Young investors have one advantage that cannot be bought or borrowed: time. But time alone does not build wealth—what you do with it does.

Starting your investing journey in your twenties or thirties puts you in a genuinely powerful position. Compounding works quietly and relentlessly over long periods, and the earlier you give it fuel, the more dramatic the results. But starting early without the right foundation can just as easily lead to costly mistakes—chasing trends, panicking during downturns, paying too much in fees and letting short-term thinking undermine a long-term strategy.

These five principles will not tell you which ETF to buy first. They will do something more valuable: they will shape how you think about money for the rest of your investing life.
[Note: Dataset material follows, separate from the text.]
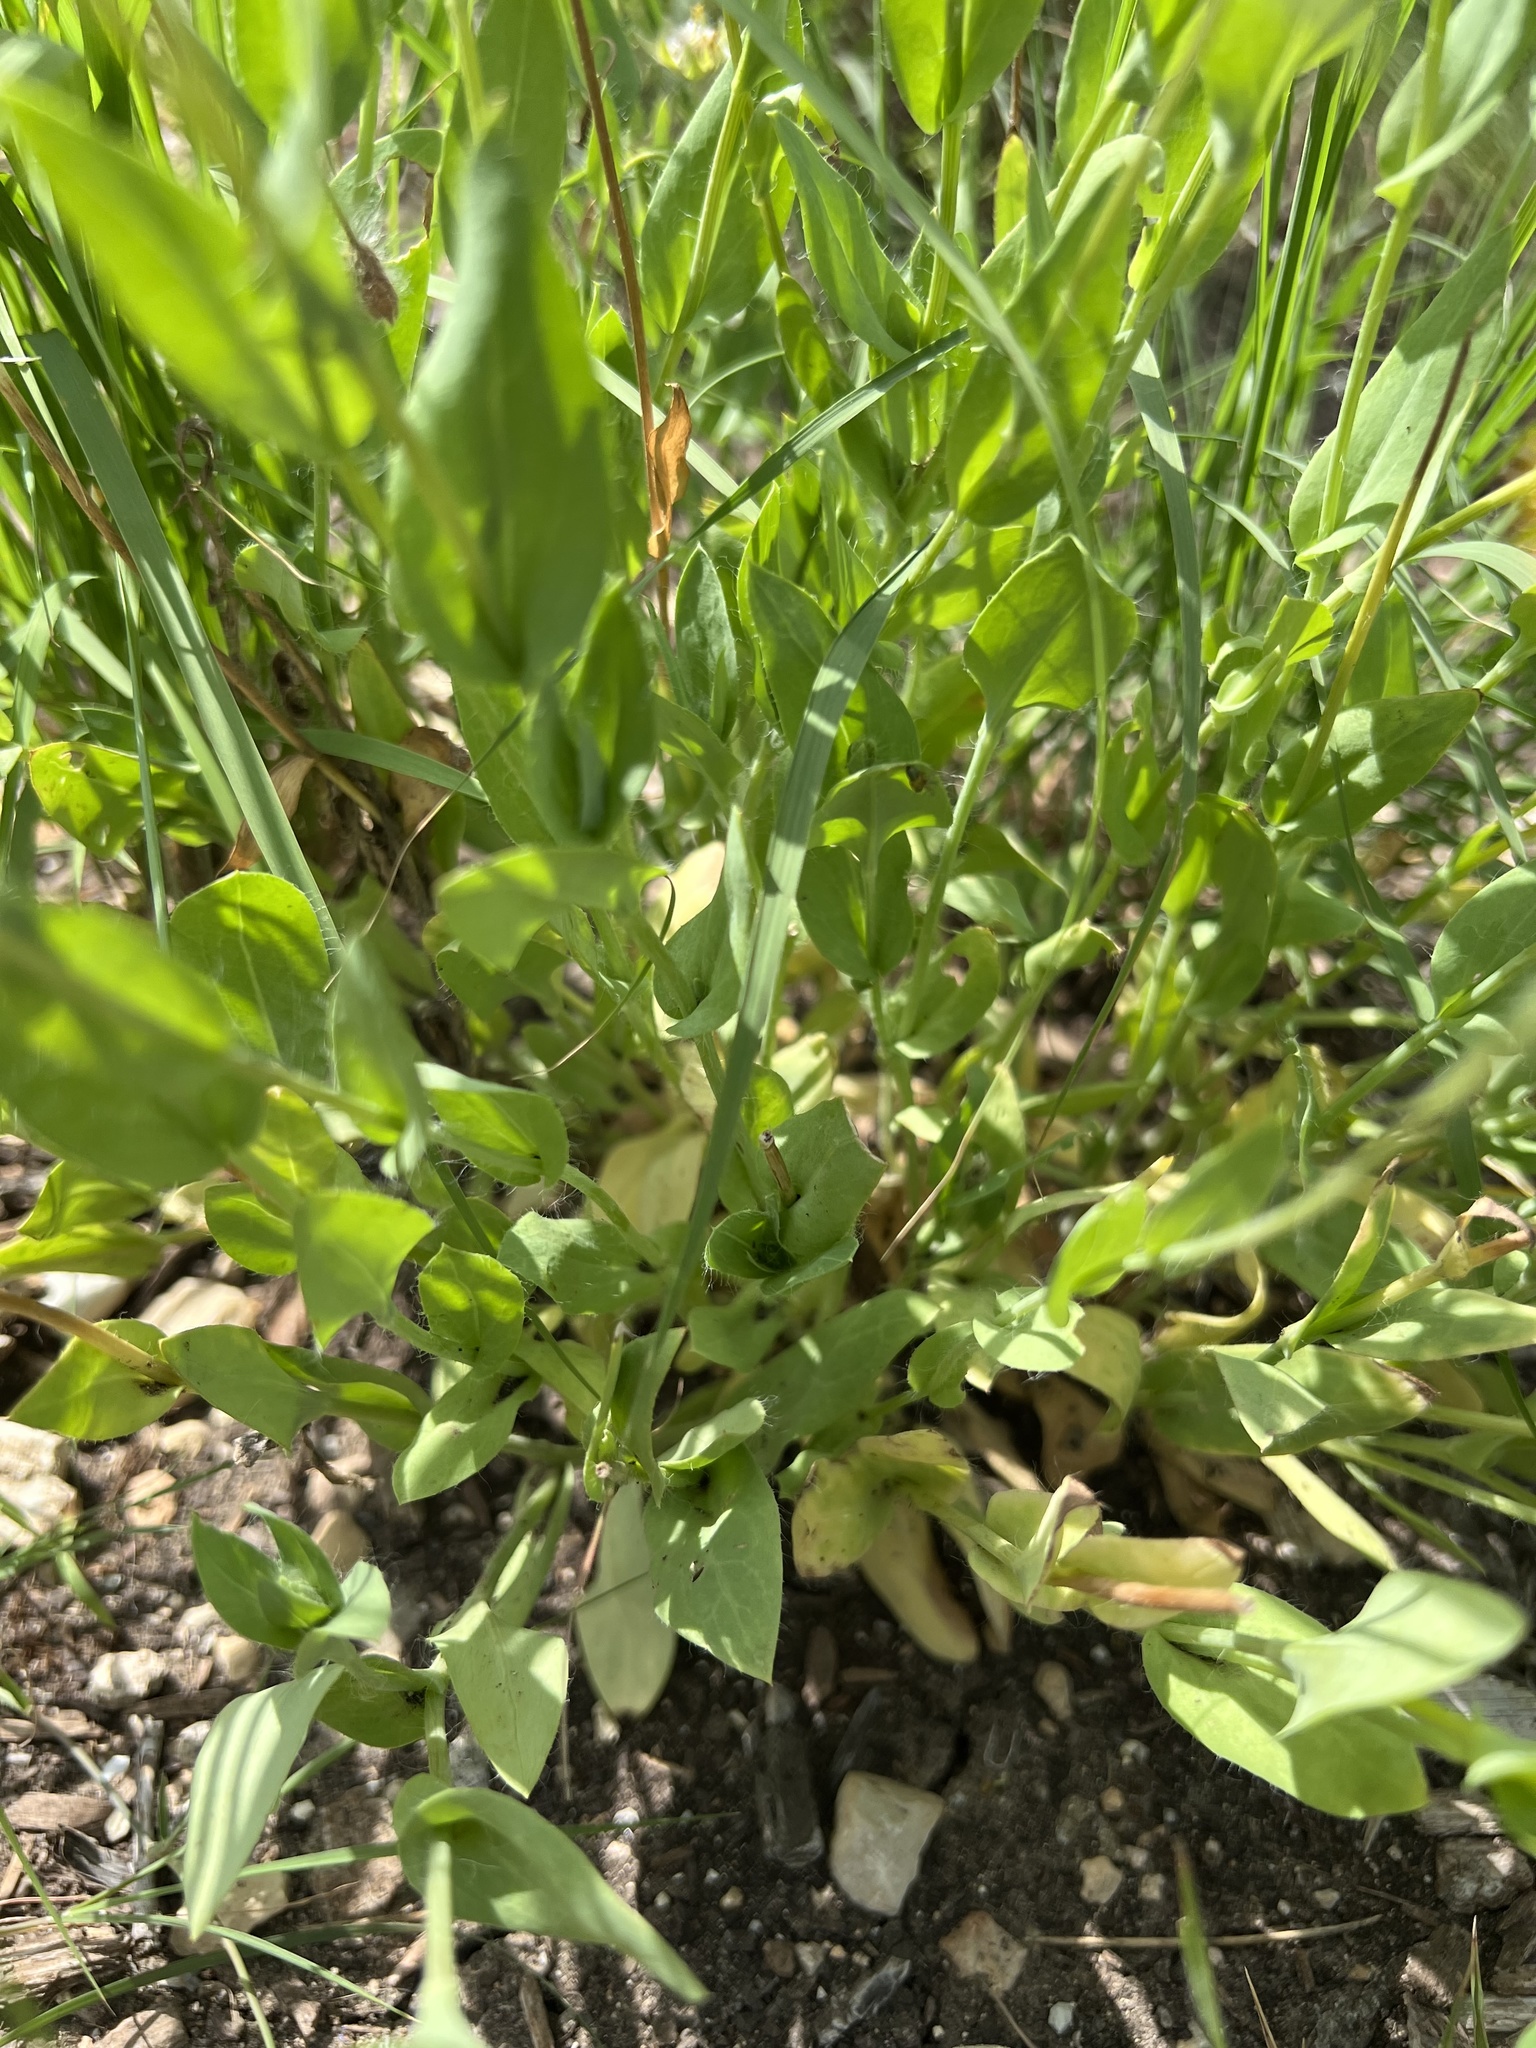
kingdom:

1. Save First: The 15 Percent Rule

Before any investment strategy can work, there has to be money to invest. A strong target for young Canadians is saving at least 15 percent of net income. That number is not arbitrary—it reflects the savings rate that gives compounding enough raw material to produce meaningful long-term results.

Building that habit early also creates discipline that carries through every stage of your financial life. Before investing aggressively, make sure a proper emergency fund is in place. Three to six months of living expenses held in a high-interest savings account gives you the stability to stay invested during market downturns without being forced to sell at the wrong time. That buffer is not idle money—it is the foundation that makes everything else possible.

For a practical guide to building one, our post on emergency funds in Canada walks through exactly how much you need and how to get there.

2. Understand Risk And Return

Higher expected returns come with higher volatility. That is not a design flaw—it is how markets work. The reward for tolerating uncertainty is long-term growth. The price of avoiding uncertainty is lower returns.

Market declines are a normal and necessary part of long-term investing. Corrections happen. Bear markets happen. Portfolios drop 20, 30, even 40 percent during particularly difficult periods—and then, historically, they recover. Understanding this intellectually before it happens to you makes it far easier to stay the course when it does.

The Little Book of Common Sense Investing by John C. Bogle is the clearest explanation of why low-cost, broadly diversified index investing consistently outperforms most active strategies over time. It is a short read and one of the most useful things a new investor can spend an afternoon on.

3. Ignore Market Noise

Financial media is engineered to provoke reaction. Headlines are written for clicks, not clarity. The cycle of fear and euphoria that plays out across news cycles and social media has very little to do with the long-term trajectory of a well-constructed portfolio—and very much to do with short-term emotional responses that cost investors real money.

The discipline of ignoring noise is harder than it sounds. When the people around you are excited about a trending stock or sector, the pull toward participation is real. When markets drop sharply and the headlines are alarming, the pull toward selling feels rational and protective. Smart long-term investors learn to recognize both impulses and sit on their hands anyway.

When others are panicking, that is often the most important time to continue contributing—not the time to stop.

4. Understand Your Own Psychology

Behaviour determines most long-term investing outcomes. Not intelligence, not market timing, not picking the right fund. Behaviour.

The most common and costly mistakes young investors make are not analytical errors—they are emotional ones. Selling during a downturn and missing the recovery. Chasing last year’s best-performing sector into this year’s worst one. Checking a portfolio daily and making impulsive decisions based on short-term movement. Waiting for the “right time” to invest and watching years of compounding disappear.

The Psychology of Money by Morgan Housel is one of the most accessible and genuinely useful books written on this subject. It does not tell you what to invest in. It explains why the way you think and feel about money is likely the biggest determinant of your financial outcomes—and what to do about it.

5. Be Thoughtful About Financial Advice

Not all financial advice is created equal, and young investors are right to approach the industry with a degree of healthy skepticism. Many advisors operate under commission-based models where the products they recommend generate income for them regardless of whether those products are best suited to you. High-fee mutual funds, deferred sales charge products and complex investment vehicles with layered costs all quietly erode long-term returns in ways that are not always easy to see.

This does not mean all financial professionals lack integrity—many are genuinely excellent. But it does mean you should understand how your advisor is compensated, ask about fee structures directly and prioritize low-cost diversified ETFs as the core of your portfolio. When professional advice is warranted, fee-only fiduciary advisors are incentivized to give recommendations that serve your interests rather than their own. Even a one percent difference in annual fees, compounded over thirty years on a growing portfolio, can represent a staggering difference in final wealth.

Our post on how cutting investment fees can add $100,000+ to your retirement portfolio makes the math on this very concrete.

The Bottom Line

Time Is Your Greatest Asset—But Only If You Use It Well

Starting early matters enormously. But starting early with the wrong habits—spending more than you earn, ignoring fees, reacting emotionally to volatility, following short-term trends—can undermine the very advantage that time provides.

The five principles above are not complicated. Save consistently, understand that volatility is normal, tune out the noise, manage your own behaviour and be thoughtful about the advice you take. Apply them with discipline over decades and the results will take care of themselves.

Compounding does not reward the most sophisticated investor. It rewards the most consistent one.